Activity:
A faithful copy of all the data below, please; leave no line out.

Data records:
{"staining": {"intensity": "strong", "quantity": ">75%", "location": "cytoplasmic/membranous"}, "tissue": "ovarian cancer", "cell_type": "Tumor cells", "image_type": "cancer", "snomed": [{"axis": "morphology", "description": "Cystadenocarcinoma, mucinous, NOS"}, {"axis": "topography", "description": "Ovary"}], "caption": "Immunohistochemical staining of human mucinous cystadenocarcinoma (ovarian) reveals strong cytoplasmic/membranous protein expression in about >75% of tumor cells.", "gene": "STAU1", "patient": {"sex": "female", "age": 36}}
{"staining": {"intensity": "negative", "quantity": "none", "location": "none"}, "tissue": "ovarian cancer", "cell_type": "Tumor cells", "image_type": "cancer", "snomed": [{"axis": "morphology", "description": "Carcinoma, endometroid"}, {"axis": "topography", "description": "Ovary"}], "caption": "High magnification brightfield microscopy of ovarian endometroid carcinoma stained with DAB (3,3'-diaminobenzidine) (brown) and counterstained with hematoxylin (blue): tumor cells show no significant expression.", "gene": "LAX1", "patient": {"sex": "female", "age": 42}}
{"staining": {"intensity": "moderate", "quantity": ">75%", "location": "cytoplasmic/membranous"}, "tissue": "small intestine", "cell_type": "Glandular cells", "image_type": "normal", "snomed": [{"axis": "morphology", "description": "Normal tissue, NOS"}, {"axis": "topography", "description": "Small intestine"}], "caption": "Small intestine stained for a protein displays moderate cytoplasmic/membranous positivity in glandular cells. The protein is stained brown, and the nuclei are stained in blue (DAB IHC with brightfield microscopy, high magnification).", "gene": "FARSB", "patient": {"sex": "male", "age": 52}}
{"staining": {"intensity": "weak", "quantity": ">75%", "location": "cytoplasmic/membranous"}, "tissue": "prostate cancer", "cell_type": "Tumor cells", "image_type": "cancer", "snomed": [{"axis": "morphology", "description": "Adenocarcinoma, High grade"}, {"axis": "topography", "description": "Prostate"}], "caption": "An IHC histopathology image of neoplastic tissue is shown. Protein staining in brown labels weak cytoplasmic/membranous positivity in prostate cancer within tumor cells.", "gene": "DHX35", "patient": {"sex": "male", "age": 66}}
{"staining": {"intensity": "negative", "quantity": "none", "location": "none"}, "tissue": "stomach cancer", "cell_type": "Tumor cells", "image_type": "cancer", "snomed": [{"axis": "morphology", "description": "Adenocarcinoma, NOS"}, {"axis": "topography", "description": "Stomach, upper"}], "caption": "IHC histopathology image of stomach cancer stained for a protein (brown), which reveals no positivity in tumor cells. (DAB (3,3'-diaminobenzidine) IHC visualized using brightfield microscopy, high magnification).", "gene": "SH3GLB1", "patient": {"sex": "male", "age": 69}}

Answer for this exercise:
{"staining": {"intensity": "strong", "quantity": ">75%", "location": "cytoplasmic/membranous"}, "tissue": "ovarian cancer", "cell_type": "Tumor cells", "image_type": "cancer", "snomed": [{"axis": "morphology", "description": "Cystadenocarcinoma, mucinous, NOS"}, {"axis": "topography", "description": "Ovary"}], "caption": "Immunohistochemical staining of human mucinous cystadenocarcinoma (ovarian) reveals strong cytoplasmic/membranous protein expression in about >75% of tumor cells.", "gene": "STAU1", "patient": {"sex": "female", "age": 36}}
{"staining": {"intensity": "negative", "quantity": "none", "location": "none"}, "tissue": "ovarian cancer", "cell_type": "Tumor cells", "image_type": "cancer", "snomed": [{"axis": "morphology", "description": "Carcinoma, endometroid"}, {"axis": "topography", "description": "Ovary"}], "caption": "High magnification brightfield microscopy of ovarian endometroid carcinoma stained with DAB (3,3'-diaminobenzidine) (brown) and counterstained with hematoxylin (blue): tumor cells show no significant expression.", "gene": "LAX1", "patient": {"sex": "female", "age": 42}}
{"staining": {"intensity": "moderate", "quantity": ">75%", "location": "cytoplasmic/membranous"}, "tissue": "small intestine", "cell_type": "Glandular cells", "image_type": "normal", "snomed": [{"axis": "morphology", "description": "Normal tissue, NOS"}, {"axis": "topography", "description": "Small intestine"}], "caption": "Small intestine stained for a protein displays moderate cytoplasmic/membranous positivity in glandular cells. The protein is stained brown, and the nuclei are stained in blue (DAB IHC with brightfield microscopy, high magnification).", "gene": "FARSB", "patient": {"sex": "male", "age": 52}}
{"staining": {"intensity": "weak", "quantity": ">75%", "location": "cytoplasmic/membranous"}, "tissue": "prostate cancer", "cell_type": "Tumor cells", "image_type": "cancer", "snomed": [{"axis": "morphology", "description": "Adenocarcinoma, High grade"}, {"axis": "topography", "description": "Prostate"}], "caption": "An IHC histopathology image of neoplastic tissue is shown. Protein staining in brown labels weak cytoplasmic/membranous positivity in prostate cancer within tumor cells.", "gene": "DHX35", "patient": {"sex": "male", "age": 66}}
{"staining": {"intensity": "negative", "quantity": "none", "location": "none"}, "tissue": "stomach cancer", "cell_type": "Tumor cells", "image_type": "cancer", "snomed": [{"axis": "morphology", "description": "Adenocarcinoma, NOS"}, {"axis": "topography", "description": "Stomach, upper"}], "caption": "IHC histopathology image of stomach cancer stained for a protein (brown), which reveals no positivity in tumor cells. (DAB (3,3'-diaminobenzidine) IHC visualized using brightfield microscopy, high magnification).", "gene": "SH3GLB1", "patient": {"sex": "male", "age": 69}}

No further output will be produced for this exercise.